(31 EKİM CUMA)
Bayram kavurması bu sene biraz gecikti, anneannemlerin Ayvalık'tan dönmeyişi sebebiyle. Geç oldu ama nefis oldu, her zamanki gibi hep birlikte yendi.
Birkaç ay evvel komşular toplanmış bizim incirin altında kalburabastı yerken tesadüfen aramam ve veryansın etmem sonucunda; Balıkesirli Süheyla teyzem bana buz dolabına attığı kalburabastıları göndermiş. Her kadının buzluğunda kalburabastı olmalı!
Dedem İstanbul'a dönmeden önce kasaba bir takım kuzu ciğeri sipariş etmiş. Akciğerin broşlarını temizlemek biraz zahmetli zira, karaciğerin sinirlerini almak gerek, böbrek yağlarını ayırmak lazım...

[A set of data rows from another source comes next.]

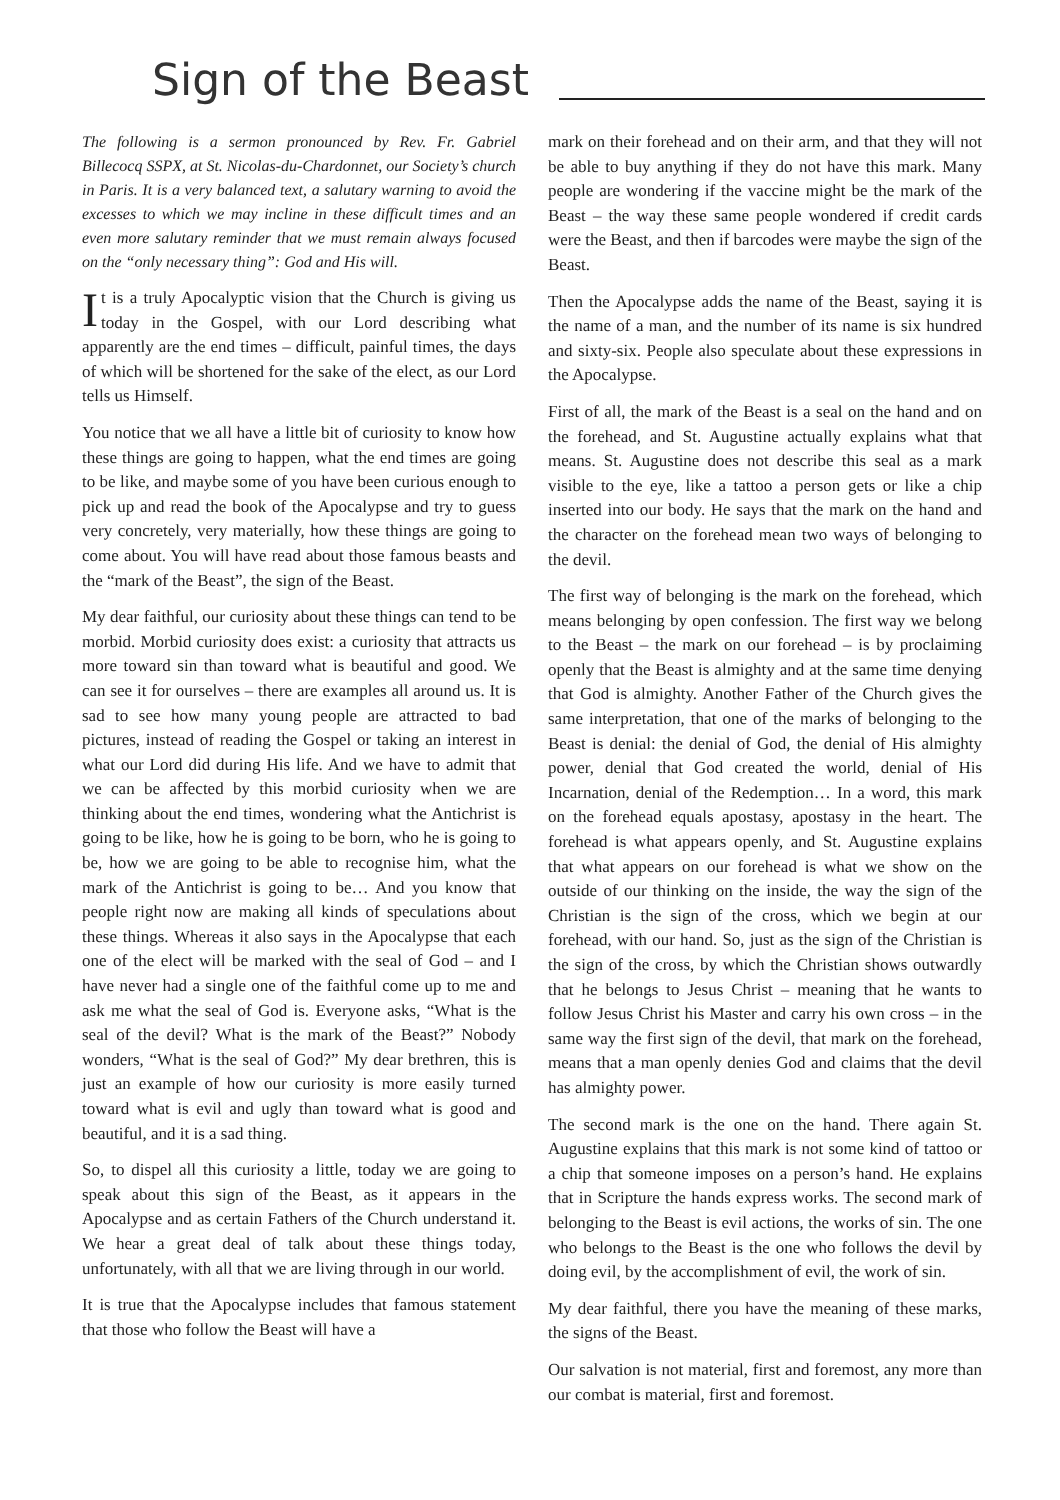Sign of the Beast
The following is a sermon pronounced by Rev. Fr. Gabriel Billecocq SSPX, at St. Nicolas-du-Chardonnet, our Society’s church in Paris. It is a very balanced text, a salutary warning to avoid the excesses to which we may incline in these difficult times and an even more salutary reminder that we must remain always focused on the “only necessary thing”: God and His will.
It is a truly Apocalyptic vision that the Church is giving us today in the Gospel, with our Lord describing what apparently are the end times – difficult, painful times, the days of which will be shortened for the sake of the elect, as our Lord tells us Himself.
You notice that we all have a little bit of curiosity to know how these things are going to happen, what the end times are going to be like, and maybe some of you have been curious enough to pick up and read the book of the Apocalypse and try to guess very concretely, very materially, how these things are going to come about. You will have read about those famous beasts and the “mark of the Beast”, the sign of the Beast.
My dear faithful, our curiosity about these things can tend to be morbid. Morbid curiosity does exist: a curiosity that attracts us more toward sin than toward what is beautiful and good. We can see it for ourselves – there are examples all around us. It is sad to see how many young people are attracted to bad pictures, instead of reading the Gospel or taking an interest in what our Lord did during His life. And we have to admit that we can be affected by this morbid curiosity when we are thinking about the end times, wondering what the Antichrist is going to be like, how he is going to be born, who he is going to be, how we are going to be able to recognise him, what the mark of the Antichrist is going to be… And you know that people right now are making all kinds of speculations about these things. Whereas it also says in the Apocalypse that each one of the elect will be marked with the seal of God – and I have never had a single one of the faithful come up to me and ask me what the seal of God is. Everyone asks, “What is the seal of the devil? What is the mark of the Beast?” Nobody wonders, “What is the seal of God?” My dear brethren, this is just an example of how our curiosity is more easily turned toward what is evil and ugly than toward what is good and beautiful, and it is a sad thing.
So, to dispel all this curiosity a little, today we are going to speak about this sign of the Beast, as it appears in the Apocalypse and as certain Fathers of the Church understand it. We hear a great deal of talk about these things today, unfortunately, with all that we are living through in our world.
It is true that the Apocalypse includes that famous statement that those who follow the Beast will have a
mark on their forehead and on their arm, and that they will not be able to buy anything if they do not have this mark. Many people are wondering if the vaccine might be the mark of the Beast – the way these same people wondered if credit cards were the Beast, and then if barcodes were maybe the sign of the Beast.
Then the Apocalypse adds the name of the Beast, saying it is the name of a man, and the number of its name is six hundred and sixty-six. People also speculate about these expressions in the Apocalypse.
First of all, the mark of the Beast is a seal on the hand and on the forehead, and St. Augustine actually explains what that means. St. Augustine does not describe this seal as a mark visible to the eye, like a tattoo a person gets or like a chip inserted into our body. He says that the mark on the hand and the character on the forehead mean two ways of belonging to the devil.
The first way of belonging is the mark on the forehead, which means belonging by open confession. The first way we belong to the Beast – the mark on our forehead – is by proclaiming openly that the Beast is almighty and at the same time denying that God is almighty. Another Father of the Church gives the same interpretation, that one of the marks of belonging to the Beast is denial: the denial of God, the denial of His almighty power, denial that God created the world, denial of His Incarnation, denial of the Redemption… In a word, this mark on the forehead equals apostasy, apostasy in the heart. The forehead is what appears openly, and St. Augustine explains that what appears on our forehead is what we show on the outside of our thinking on the inside, the way the sign of the Christian is the sign of the cross, which we begin at our forehead, with our hand. So, just as the sign of the Christian is the sign of the cross, by which the Christian shows outwardly that he belongs to Jesus Christ – meaning that he wants to follow Jesus Christ his Master and carry his own cross – in the same way the first sign of the devil, that mark on the forehead, means that a man openly denies God and claims that the devil has almighty power.
The second mark is the one on the hand. There again St. Augustine explains that this mark is not some kind of tattoo or a chip that someone imposes on a person’s hand. He explains that in Scripture the hands express works. The second mark of belonging to the Beast is evil actions, the works of sin. The one who belongs to the Beast is the one who follows the devil by doing evil, by the accomplishment of evil, the work of sin.
My dear faithful, there you have the meaning of these marks, the signs of the Beast.
Our salvation is not material, first and foremost, any more than our combat is material, first and foremost.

Hayvanın hangi yerinden alının yağın donmayacağını ve kavurmaya uygun olduğunu çocukluktan bilen bu insanlar, gençlik yıllarında haftada bir oğlak, bir de tavşan kestiklerinden olsa gerek, vejeteryanlık onlara pek abes geliyor.
Velhasıl; sakatatlı kavurma her sene tekrarlamayı hevesle beklediğimiz bir ritüel bizim ailede.